Tisamon? Thalric could not imagine the Mantis stalking about the city dressed in Wasp clothing and pretending… No, of course, he had run away. ‘Tisamon’s here?’ He craned about, looking at all the other posts. There were plenty of fellow sufferers but no Mantids among them.

She stared levelly at him. ‘That looks painful, Major Thalric.’

‘Well spotted.’

‘I’m allowed to strike you, I believe?’

He closed his eyes. ‘That depends on who you’re supposed to be, Tynisa. Go on, try it. We’ve been at daggers drawn long enough and you’ve not laid a straight blow on me yet.’ That was not, of course, true. She had nearly killed him outside Helleron. Furthermore, it was a foolish thing to say because she took his provocation in the spirit it was meant and punched a fist into his abused ribs hard enough that he felt them creak. He made a short, choked sound of pain, hearing some of the spectators murmur appreciatively.
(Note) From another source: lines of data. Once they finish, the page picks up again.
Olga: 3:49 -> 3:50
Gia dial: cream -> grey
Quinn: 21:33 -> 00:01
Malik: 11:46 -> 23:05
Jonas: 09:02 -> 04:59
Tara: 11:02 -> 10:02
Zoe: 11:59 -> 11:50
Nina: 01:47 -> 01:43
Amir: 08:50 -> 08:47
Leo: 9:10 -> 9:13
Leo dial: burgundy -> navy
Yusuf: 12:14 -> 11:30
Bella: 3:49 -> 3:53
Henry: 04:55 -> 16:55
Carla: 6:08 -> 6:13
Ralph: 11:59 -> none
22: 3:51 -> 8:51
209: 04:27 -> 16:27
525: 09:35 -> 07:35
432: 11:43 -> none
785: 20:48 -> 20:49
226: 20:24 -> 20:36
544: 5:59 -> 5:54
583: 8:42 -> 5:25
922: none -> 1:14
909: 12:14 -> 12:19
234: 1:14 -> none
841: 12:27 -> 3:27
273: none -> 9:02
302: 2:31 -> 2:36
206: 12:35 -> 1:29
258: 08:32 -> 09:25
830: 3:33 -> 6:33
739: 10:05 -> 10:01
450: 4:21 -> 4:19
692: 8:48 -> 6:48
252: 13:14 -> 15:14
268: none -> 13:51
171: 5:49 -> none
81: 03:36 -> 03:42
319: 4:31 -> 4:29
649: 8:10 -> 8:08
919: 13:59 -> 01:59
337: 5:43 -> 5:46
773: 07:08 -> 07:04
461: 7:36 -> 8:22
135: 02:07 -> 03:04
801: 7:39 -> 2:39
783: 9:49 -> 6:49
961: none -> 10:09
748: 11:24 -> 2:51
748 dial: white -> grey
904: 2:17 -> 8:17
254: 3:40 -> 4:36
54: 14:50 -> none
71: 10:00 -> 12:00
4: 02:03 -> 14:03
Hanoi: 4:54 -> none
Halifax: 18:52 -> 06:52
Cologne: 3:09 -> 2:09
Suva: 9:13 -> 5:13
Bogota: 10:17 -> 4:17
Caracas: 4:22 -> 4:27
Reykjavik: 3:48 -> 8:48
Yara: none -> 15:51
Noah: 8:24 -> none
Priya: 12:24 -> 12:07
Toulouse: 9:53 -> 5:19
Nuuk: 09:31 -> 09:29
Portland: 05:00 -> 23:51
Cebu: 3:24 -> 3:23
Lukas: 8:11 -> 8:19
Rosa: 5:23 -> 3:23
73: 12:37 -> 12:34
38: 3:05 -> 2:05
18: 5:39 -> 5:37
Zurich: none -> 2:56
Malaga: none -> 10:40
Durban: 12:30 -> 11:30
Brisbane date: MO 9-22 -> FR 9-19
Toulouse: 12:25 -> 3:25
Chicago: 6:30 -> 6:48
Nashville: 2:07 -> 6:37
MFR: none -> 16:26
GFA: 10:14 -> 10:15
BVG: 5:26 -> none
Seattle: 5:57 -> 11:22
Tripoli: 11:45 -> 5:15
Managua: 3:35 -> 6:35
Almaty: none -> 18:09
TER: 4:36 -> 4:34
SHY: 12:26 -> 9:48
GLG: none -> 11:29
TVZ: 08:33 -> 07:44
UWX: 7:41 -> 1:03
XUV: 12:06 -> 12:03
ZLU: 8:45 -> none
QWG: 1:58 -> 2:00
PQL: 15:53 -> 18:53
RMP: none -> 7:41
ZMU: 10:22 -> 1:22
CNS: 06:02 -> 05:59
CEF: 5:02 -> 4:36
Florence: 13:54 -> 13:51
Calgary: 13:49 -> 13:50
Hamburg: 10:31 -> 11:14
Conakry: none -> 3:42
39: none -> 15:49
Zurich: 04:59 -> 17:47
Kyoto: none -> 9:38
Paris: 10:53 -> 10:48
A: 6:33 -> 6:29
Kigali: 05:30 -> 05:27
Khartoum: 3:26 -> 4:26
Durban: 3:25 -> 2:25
Needless to say, the guards just watched.

She leant close to him. ‘You’ve earned that, and more,’ she murmured, ‘but right now we’re in a position to help each other.’

‘Your negotiating techniques leave something to be desired,’ he grated.

‘Do they?’ Before he could say anything to stop her, she had stepped back, and then the back of her hand cracked against his cheekbone and whipped his head round. My mouth is going to get me killed. This time when she leant close, he said nothing.

‘That was for the crowd, Thalric. And for me, a little – but mostly for them. Now, listen. I’ve made some friends here in Capitas. Well, maybe friends isn’t the word, but a chain of people who’ll do things for me if I ask them nicely. What they won’t do, though, is let me down to the cells beneath the palace.’

‘The pit cells,’ Thalric recalled. ‘And that’s where they’ve got Tisamon, is it? Right place for him.’

He felt her tense, but she did not strike him again. ‘I can get you down from your post here this afternoon, instead of tomorrow, seeing that my friend of the moment is an overseer of your Justice place here. If I ask him very nicely indeed, maybe he’ll have you sent to the pit cells, just like Tisamon.’

‘If you lead him on, you mean.’

‘Jealous?’ There was a edge to her voice. ‘I can’t fight an entire Empire with my sword, Thalric. There are just too many of your wretched people. I could stab at your kin all day and still not get anywhere. So I use other weapons. I got here, didn’t I? I’m not proud of my methods, but they work.’

‘And if I’m really good, your methods will now see me condemned to the pit cells. Thank you very much.’

‘Just to hold you there, until they decide what to do with you. You’d rather be sitting in a cell than hanging from a post, I assume.’

‘And in return…?’

‘Take a message to Tisamon.’ Her hand was in his hair, abruptly, dragging his head back, to the further appreciation of the spectators. ‘Tell him I’m here for him, that I will find some way to get him out.’

He thought about that slowly, long enough for her to yank at his hair again. ‘What,’ he asked, ‘if he doesn’t want to get out?’

She went very still. ‘I don’t know what you mean.’

‘Yes, you do. How do you capture Tisamon, the Mantis-kinden Weaponsmaster? Either dead or not at all, surely, and yet you say he’s malingering in the cells beneath the palace-’

‘Shut up,’ she hissed at him. ‘Shut up or this crowd will see me put your eyes out, Thalric. That’s not your problem. That’s my problem and I… I’ll deal with it.’ She stepped back, and he braced himself for further injury.

‘Nod or shake, Major,’ she told him. ‘Do what I want now, or I’ll make sure you hang here for another three days before they work out where to send you.’

He let his head sag. It could be taken for a nod. Then she punched him in the kidneys, and this time he could not stop himself crying out.

* * *

‘You move too fast,’ cautioned one of the cowled shapes around him. Uctebri saw all his reflections in the polished walls nod and nod, out of time but in agreement. He bared his needle teeth at the speaker, stalking across the room and making the candles gutter, so that all that assembled host within the mirror-shiny walls momentarily bobbed and flickered.